Chuck Lever III <chuck.lever@xxxxxxxxxx> · Wed, 24 Mar 2021 14:34:45 +0000

> On Mar 23, 2021, at 7:31 PM, Nagendra Tomar <Nagendra.Tomar@xxxxxxxxxxxxx> wrote:
>> 
>>> I was hoping that such a client side change could be useful to possibly more
>>> users with similar setups, after all file->connection affinity doesn't sound too
>>> arcane and one can think of benefits of one node processing one file. No?
>> 
>> That's where I'm getting hung up (outside the personal preference
>> that we not introduce yes another mount option). While I understand
>> what's going on now (thanks!) I'm not sure this is a common usage
>> scenario for NFSv3. Other opinions welcome here!
>> 
>> Nor does it seem like one that we want to encourage over solutions
>> like pNFS. Generally the Linux community has taken the position
>> that server bugs should be addressed on the server, and this seems
>> like a problem that is introduced by your middlebox and server
>> combination. 
> 
> I would like to look at it not as a problem created by our server setup,
> but rather as "one more scenario" which the client can much easily and
> generically handle and hence the patch.
> 
>> The client is working properly and is complying with spec.
> 
> The nconnect roundrobin distribution is just one way of utilizing multiple
> connections, which happens to be limiting for this specific usecase. 
> My patch proposes another way of distributing RPCs over the connections,
> which is more suitable for this usecase and maybe others.

Indeed, the nconnect work isn't quite complete, and the client will
need some way to specify how to schedule RPCs over several connections
to the same server.

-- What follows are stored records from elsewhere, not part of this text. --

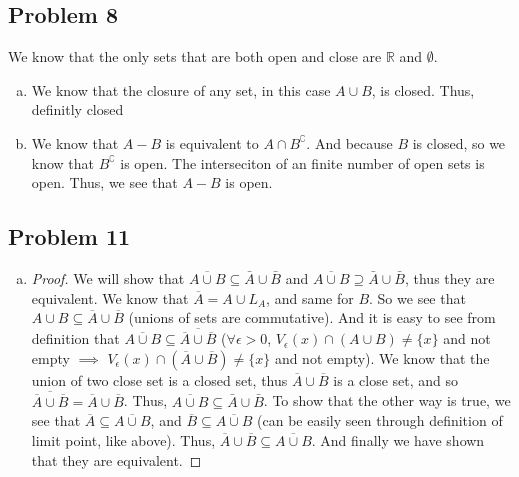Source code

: \documentclass[12pt]{article}
\begin{document}
\subsection*{Problem 8}
We know that the only sets that are both open and close are $\mathbb{R}$ and $\emptyset$. 

\begin{enumerate}[a).]
    \item {
        We know that the closure of any set, in this case $ A \cup B$, is closed. 
        Thus, definitly closed
    }

    \item {
        We know that $A - B$ is equivalent to $A \cap B^\complement$.
        And because $B$ is closed, so we know that $B^\complement$ is open. 
        The interseciton of an finite number of open sets is open. 
        Thus, we see that $A - B$ is open. 
    }
\end{enumerate}

\subsection*{Problem 11}
\begin{enumerate}[a).]
    \item {
        \begin{proof}
            We will show that $\overline{A \cup B} \subseteq \bar{A} \cup \bar{B}$ and $\overline{A \cup B} \supseteq \bar{A} \cup \bar{B}$, thus they are equivalent. 
            We know that $\overline{A} = A \cup L_A$, and same for $B$. 
            So we see that $A \cup B \subseteq \overline{A} \cup \overline{B}$ (unions of sets are commutative). 
            And it is easy to see from definition that $\overline{A \cup B} \subseteq \overline{\overline{A} \cup \overline{B}}$ ($\forall \epsilon > 0$, $V_{\epsilon}(x) \cap (A \cup B) \ne \{x\}$ and not empty $\implies$ $V_{\epsilon}(x) \cap (\overline{A} \cup \overline{B}) \ne \{x\}$ and not empty). 
            We know that the union of two close set is a closed set, thus $\overline{A} \cup \overline{B}$ is a close set, and so $\overline{\overline{A} \cup \overline{B}} = \overline{A} \cup \overline{B}$.
            Thus, $\overline{A \cup B} \subseteq \bar{A} \cup \bar{B}$. 
            To show that the other way is true, we see that $\overline{A} \subseteq \overline{A \cup B}$, and $\overline{B} \subseteq \overline{A \cup B}$ (can be easily seen through definition of limit point, like above).
            Thus, $\overline{A} \cup \overline{B} \subseteq \overline{A \cup B}$.  
            And finally we have shown that they are equivalent. 
            
        \end{proof}
    }
\end{enumerate}
\end{document}
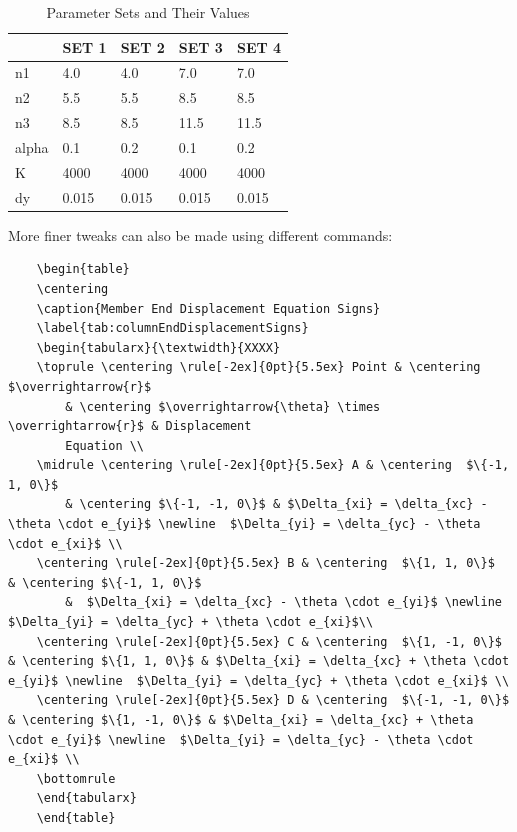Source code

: \documentclass[10pt, a4paper]{article}
\begin{document}
\begin{table}
	\centering
	\caption{Parameter Sets and Their Values}
	\label{tab:fdParameterSets}
	\begin{tabularx}{\textwidth}{XXXXX}
		\toprule & SET 1 & SET 2 & SET 3 & SET 4 \\ 
		\midrule  
		n1 & 4.0 & 4.0 & 7.0 & 7.0 \\
		n2 & 5.5 & 5.5 & 8.5 & 8.5 \\ 
		n3 & 8.5 & 8.5 & 11.5 & 11.5 \\ 
		alpha & 0.1 & 0.2 & 0.1 & 0.2 \\ 
		K & 4000 & 4000 & 4000 & 4000 \\ 
		dy & 0.015 & 0.015 & 0.015 & 0.015 \\
		\bottomrule
	\end{tabularx}
\end{table}

More finer tweaks can also be made using different  commands:
\begin{verbatim}
	\begin{table}
	\centering
	\caption{Member End Displacement Equation Signs}
	\label{tab:columnEndDisplacementSigns}
	\begin{tabularx}{\textwidth}{XXXX}
	\toprule \centering \rule[-2ex]{0pt}{5.5ex} Point & \centering  $\overrightarrow{r}$ 
	    & \centering $\overrightarrow{\theta} \times \overrightarrow{r}$ & Displacement 
	    Equation \\ 
	\midrule \centering \rule[-2ex]{0pt}{5.5ex} A & \centering  $\{-1, 1, 0\}$ 
	    & \centering $\{-1, -1, 0\}$ & $\Delta_{xi} = \delta_{xc} - \theta \cdot e_{yi}$ \newline  $\Delta_{yi} = \delta_{yc} - \theta \cdot e_{xi}$ \\ 
	\centering \rule[-2ex]{0pt}{5.5ex} B & \centering  $\{1, 1, 0\}$  & \centering $\{-1, 1, 0\}$ 
	    &  $\Delta_{xi} = \delta_{xc} - \theta \cdot e_{yi}$ \newline  $\Delta_{yi} = \delta_{yc} + \theta \cdot e_{xi}$\\ 
	\centering \rule[-2ex]{0pt}{5.5ex} C & \centering  $\{1, -1, 0\}$ & \centering $\{1, 1, 0\}$ & $\Delta_{xi} = \delta_{xc} + \theta \cdot e_{yi}$ \newline  $\Delta_{yi} = \delta_{yc} + \theta \cdot e_{xi}$ \\ 
	\centering \rule[-2ex]{0pt}{5.5ex} D & \centering  $\{-1, -1, 0\}$  & \centering $\{1, -1, 0\}$ & $\Delta_{xi} = \delta_{xc} + \theta \cdot e_{yi}$ \newline  $\Delta_{yi} = \delta_{yc} - \theta \cdot e_{xi}$ \\ 
	\bottomrule
	\end{tabularx} 
	\end{table}
\end{verbatim}
\end{document}
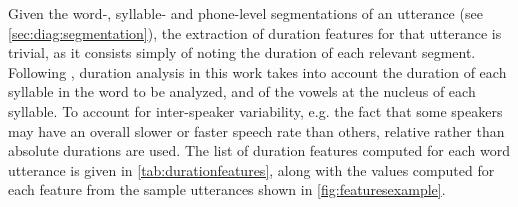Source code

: Given the word-, syllable- and phone-level segmentations of an utterance (see \cref{sec:diag:segmentation}), the extraction of duration features for that utterance is trivial, as it consists simply of noting the duration of each relevant segment. %
Following \textcite{Bonneau2011}, duration analysis in this work takes into account the %
 duration of each syllable in the word to be analyzed, and
 of the vowels at the nucleus of each syllable. 
	To account for inter-speaker variability, e.g. the fact that some speakers may have an overall slower or faster speech rate than others, relative rather than absolute durations are used.
	The list of duration features computed for each word utterance is given in \cref{tab:durationfeatures}, 
along with the values computed for each feature from the sample utterances shown in \cref{fig:featuresexample}. %


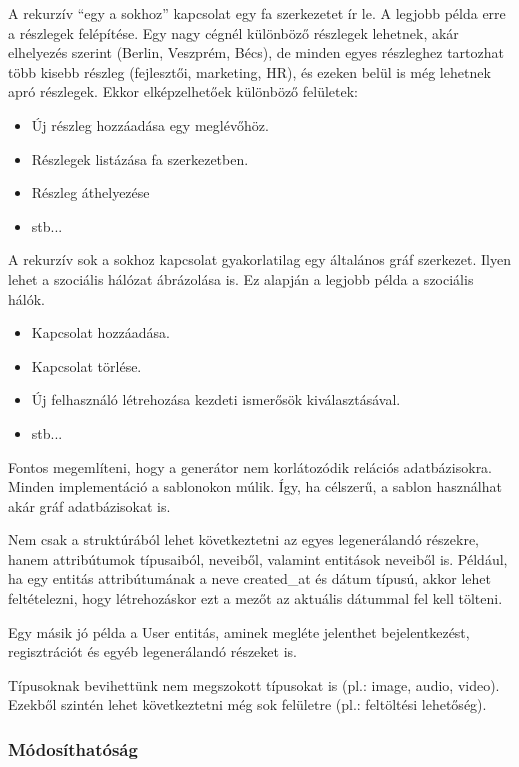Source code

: \documentclass[a4paper,12pt,oneside]{report}
\begin{document}
\begin{justify}
	A rekurzív “egy a sokhoz” kapcsolat egy fa szerkezetet ír le. A legjobb példa erre a részlegek felépítése. Egy nagy cégnél különböző részlegek lehetnek, akár elhelyezés szerint (Berlin, Veszprém, Bécs), de minden egyes részleghez tartozhat több kisebb részleg (fejlesztői, marketing, HR), és ezeken belül is még lehetnek apró részlegek. Ekkor elképzelhetőek különböző felületek: 

	\begin{itemize}
		\item Új részleg hozzáadása egy meglévőhöz. 
		\item Részlegek listázása fa szerkezetben. 
		\item Részleg áthelyezése
		\item stb...
	\end{itemize}

    A rekurzív sok a sokhoz kapcsolat gyakorlatilag egy általános gráf szerkezet. Ilyen lehet a szociális hálózat ábrázolása is. Ez alapján a legjobb példa a szociális hálók. 
    \begin{itemize}
		\item Kapcsolat hozzáadása. 
		\item Kapcsolat törlése.
		\item Új felhasználó létrehozása kezdeti ismerősök kiválasztásával.
		\item stb...
	\end{itemize}

	Fontos megemlíteni, hogy a generátor nem korlátozódik relációs adatbázisokra. Minden implementáció a sablonokon múlik. Így, ha célszerű, a sablon használhat akár gráf adatbázisokat is.   

	Nem csak a struktúrából lehet következtetni az egyes legenerálandó részekre, hanem attribútumok típusaiból, neveiből, valamint entitások neveiből is. Például, ha egy entitás attribútumának a neve created\_at és dátum típusú, akkor lehet feltételezni, hogy létrehozáskor ezt a mezőt az aktuális dátummal fel kell tölteni. 

	Egy másik jó példa a User entitás, aminek megléte jelenthet bejelentkezést, regisztrációt és egyéb legenerálandó részeket is.

	Típusoknak bevihettünk nem megszokott típusokat is (pl.: image, audio, video). Ezekből szintén lehet következtetni még sok felületre (pl.: feltöltési lehetőség).

\end{justify}

\newpage
\subsubsection{Módosíthatóság}
\end{document}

There seems to be two somewhat orthogonal
components to your proposal:

A. The introduction of a mount option to specify an RPC connection
scheduling mechanism

B. The use of a file handle hash to do that scheduling

For A: Again, I'd rather avoid adding more mount options, for reasons
I've described most recently over in the d_type/READDIR thread. There
are other options here. Anna has proposed a sysfs API that exposes
each kernel RPC connection for fine-grained control. See this thread:

https://lore.kernel.org/linux-nfs/20210312211826.360959-1-Anna.Schumaker@xxxxxxxxxx/

Dan Aloni has proposed an additional mechanism that enables user space
to associate an NFS mount point to its underlying RPC connections.

These approaches might be suitable for your purpose, or they might
only be a little inspiration to get creative.

For B: I agree with Tom that leaving this up to client system
administrators is a punt and usually not a scalable or future-looking
solution.

And I maintain you will be better off with a centralized and easily
configurable mechanism for balancing load, not a fixed algorithm that
you have to introduce to your clients via code changes or repeated
distributed changes to mount options.

There are other ways to utilize your LB. Since this is NFSv3, you
might expose your back-end NFSv3 servers by destination port (aka,
a set of NAT rules).

MDS NFSv4 server: clients get to it at the VIP address, port 2049
DS NFSv3 server A: clients get to it at the VIP address, port i
DS NFSv3 server B: clients get to it at the VIP address, port j
DS NFSv3 server C: clients get to it at the VIP address, port k

The LB translates [VIP]:i into [server A]:2049, [VIP]:j into
[server B]:2049, and so on.

I'm not sure if the flexfiles layout carries universal addresses with
port information, though. If it did, that would enable you to expose
all your backend data servers directly to clients via a single VIP,
and yet the LB would still be just a Layer 3 forwarding service and
not application-aware.

--
Chuck Lever